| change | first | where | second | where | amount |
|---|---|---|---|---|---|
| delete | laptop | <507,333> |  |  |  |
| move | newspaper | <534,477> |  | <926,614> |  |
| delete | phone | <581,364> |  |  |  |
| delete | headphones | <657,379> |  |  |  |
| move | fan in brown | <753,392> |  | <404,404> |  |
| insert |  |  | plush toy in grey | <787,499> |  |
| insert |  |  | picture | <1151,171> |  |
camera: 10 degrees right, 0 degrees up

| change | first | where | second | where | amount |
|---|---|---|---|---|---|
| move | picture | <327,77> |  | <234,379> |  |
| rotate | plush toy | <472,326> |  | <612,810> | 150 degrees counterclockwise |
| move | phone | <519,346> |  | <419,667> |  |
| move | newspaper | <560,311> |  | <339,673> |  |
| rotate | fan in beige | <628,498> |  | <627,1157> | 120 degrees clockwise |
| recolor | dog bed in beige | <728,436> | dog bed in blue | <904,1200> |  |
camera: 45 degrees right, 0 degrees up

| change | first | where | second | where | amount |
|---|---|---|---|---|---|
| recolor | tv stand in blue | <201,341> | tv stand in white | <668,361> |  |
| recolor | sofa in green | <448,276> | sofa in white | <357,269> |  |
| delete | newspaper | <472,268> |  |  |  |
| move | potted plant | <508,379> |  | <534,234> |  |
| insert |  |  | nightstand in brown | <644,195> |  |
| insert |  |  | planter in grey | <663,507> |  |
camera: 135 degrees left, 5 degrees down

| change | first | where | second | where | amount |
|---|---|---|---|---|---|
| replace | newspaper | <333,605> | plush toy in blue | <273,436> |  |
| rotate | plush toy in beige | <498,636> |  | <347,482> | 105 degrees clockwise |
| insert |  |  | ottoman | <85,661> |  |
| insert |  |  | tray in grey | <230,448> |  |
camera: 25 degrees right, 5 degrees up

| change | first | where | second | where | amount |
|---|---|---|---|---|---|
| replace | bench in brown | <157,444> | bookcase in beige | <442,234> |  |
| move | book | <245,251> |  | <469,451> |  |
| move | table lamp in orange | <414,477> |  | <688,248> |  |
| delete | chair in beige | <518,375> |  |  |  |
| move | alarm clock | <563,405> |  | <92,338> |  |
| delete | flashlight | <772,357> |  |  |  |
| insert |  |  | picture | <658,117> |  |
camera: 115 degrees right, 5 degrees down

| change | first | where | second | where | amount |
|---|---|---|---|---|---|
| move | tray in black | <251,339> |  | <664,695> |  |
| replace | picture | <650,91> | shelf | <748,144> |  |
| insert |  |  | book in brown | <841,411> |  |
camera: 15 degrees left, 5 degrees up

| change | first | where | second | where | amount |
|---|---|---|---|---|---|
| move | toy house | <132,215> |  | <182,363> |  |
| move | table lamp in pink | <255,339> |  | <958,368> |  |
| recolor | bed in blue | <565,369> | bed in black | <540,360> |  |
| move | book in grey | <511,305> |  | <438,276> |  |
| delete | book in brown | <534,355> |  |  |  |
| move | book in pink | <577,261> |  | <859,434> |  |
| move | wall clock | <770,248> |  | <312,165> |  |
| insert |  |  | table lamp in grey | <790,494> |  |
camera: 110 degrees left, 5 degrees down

» **ABOUT THIS TASK**: Each entry above is to be transcribed word for word.

» **RESPONSE TO THE TASK**:
| change | first | where | second | where | amount |
|---|---|---|---|---|---|
| delete | laptop | <507,333> |  |  |  |
| move | newspaper | <534,477> |  | <926,614> |  |
| delete | phone | <581,364> |  |  |  |
| delete | headphones | <657,379> |  |  |  |
| move | fan in brown | <753,392> |  | <404,404> |  |
| insert |  |  | plush toy in grey | <787,499> |  |
| insert |  |  | picture | <1151,171> |  |
camera: 10 degrees right, 0 degrees up

| change | first | where | second | where | amount |
|---|---|---|---|---|---|
| move | picture | <327,77> |  | <234,379> |  |
| rotate | plush toy | <472,326> |  | <612,810> | 150 degrees counterclockwise |
| move | phone | <519,346> |  | <419,667> |  |
| move | newspaper | <560,311> |  | <339,673> |  |
| rotate | fan in beige | <628,498> |  | <627,1157> | 120 degrees clockwise |
| recolor | dog bed in beige | <728,436> | dog bed in blue | <904,1200> |  |
camera: 45 degrees right, 0 degrees up

| change | first | where | second | where | amount |
|---|---|---|---|---|---|
| recolor | tv stand in blue | <201,341> | tv stand in white | <668,361> |  |
| recolor | sofa in green | <448,276> | sofa in white | <357,269> |  |
| delete | newspaper | <472,268> |  |  |  |
| move | potted plant | <508,379> |  | <534,234> |  |
| insert |  |  | nightstand in brown | <644,195> |  |
| insert |  |  | planter in grey | <663,507> |  |
camera: 135 degrees left, 5 degrees down

| change | first | where | second | where | amount |
|---|---|---|---|---|---|
| replace | newspaper | <333,605> | plush toy in blue | <273,436> |  |
| rotate | plush toy in beige | <498,636> |  | <347,482> | 105 degrees clockwise |
| insert |  |  | ottoman | <85,661> |  |
| insert |  |  | tray in grey | <230,448> |  |
camera: 25 degrees right, 5 degrees up

| change | first | where | second | where | amount |
|---|---|---|---|---|---|
| replace | bench in brown | <157,444> | bookcase in beige | <442,234> |  |
| move | book | <245,251> |  | <469,451> |  |
| move | table lamp in orange | <414,477> |  | <688,248> |  |
| delete | chair in beige | <518,375> |  |  |  |
| move | alarm clock | <563,405> |  | <92,338> |  |
| delete | flashlight | <772,357> |  |  |  |
| insert |  |  | picture | <658,117> |  |
camera: 115 degrees right, 5 degrees down

| change | first | where | second | where | amount |
|---|---|---|---|---|---|
| move | tray in black | <251,339> |  | <664,695> |  |
| replace | picture | <650,91> | shelf | <748,144> |  |
| insert |  |  | book in brown | <841,411> |  |
camera: 15 degrees left, 5 degrees up

| change | first | where | second | where | amount |
|---|---|---|---|---|---|
| move | toy house | <132,215> |  | <182,363> |  |
| move | table lamp in pink | <255,339> |  | <958,368> |  |
| recolor | bed in blue | <565,369> | bed in black | <540,360> |  |
| move | book in grey | <511,305> |  | <438,276> |  |
| delete | book in brown | <534,355> |  |  |  |
| move | book in pink | <577,261> |  | <859,434> |  |
| move | wall clock | <770,248> |  | <312,165> |  |
| insert |  |  | table lamp in grey | <790,494> |  |
camera: 110 degrees left, 5 degrees down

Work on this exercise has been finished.